DUBAI: Journalists should consider the safety of survivors when covering gender-based violence (GBV) stories, a UN agency said on Thursday.
The United Nations Population Fund (UNFPA) held a symposium for media professionals in the Middle East, with experts in the field to provide journalists with a framework on how to cover such topics subjectively and with empathy towards survivors.
Journalists should “not seek the sensationalization (of these stories), which sadly we have observed a lot recently,” Lebanese journalist and women’s rights activist Joumana Haddad said.
Lately stories have been affected by what is “trending” and what “gets clicks,” she added.
Media professionals must be careful with the information and phrases they pick to cover stories on women and gender-based violence, Haddad said. “Sometimes the news is covered in a way which might suggest that the victim is responsible for the abuse she has been subjected to,” she added.
Examples of such information include describing what the survivor had been wearing, or at what time of the day the incident happened, which can get entangled with social norms and taboos and turn into “victim blaming,” Haddad said.
Journalists were also advised to put themselves in the shoes of interviewees before settling on questions.
“Would we like to be asked such a question?
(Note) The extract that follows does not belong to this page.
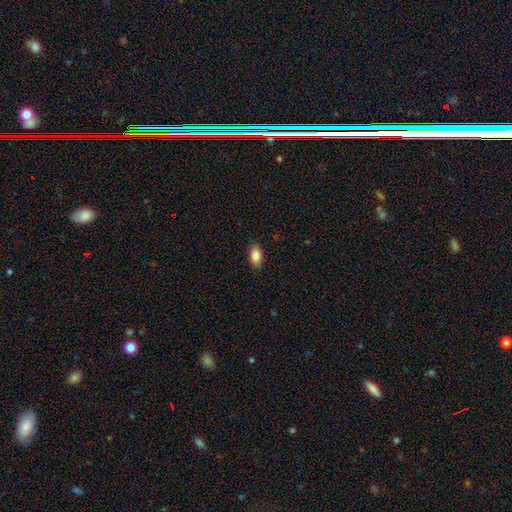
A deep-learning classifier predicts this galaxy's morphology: Overall: smooth (86%). How rounded: in between (91%). Merging: none (88%).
Would we like our own story to appear to the world in this way?” Jordanian human rights journalist Nadine Nemri said.
She added that a decrease in reports of domestic violence did not necessarily mean violence was less common. “(The) UN high commissioner for refugees in Jordan noticed a significant drop in the numbers of calls related to … violence. We can take this information and say violence has decreased, but there is a lot behind that … the victim could be unable to communicate,” Nemri added.
Incorrect or inconsiderate reporting can have serious negative effects, both on journalists and interviewees. The organization has advised reporters to refrain from directly interviewing survivors.
“We have seen a lot of stories in the region were the survivor had to face revenge from their families or the local community for speaking up,” UNFPA GBV expert Yara Deir said.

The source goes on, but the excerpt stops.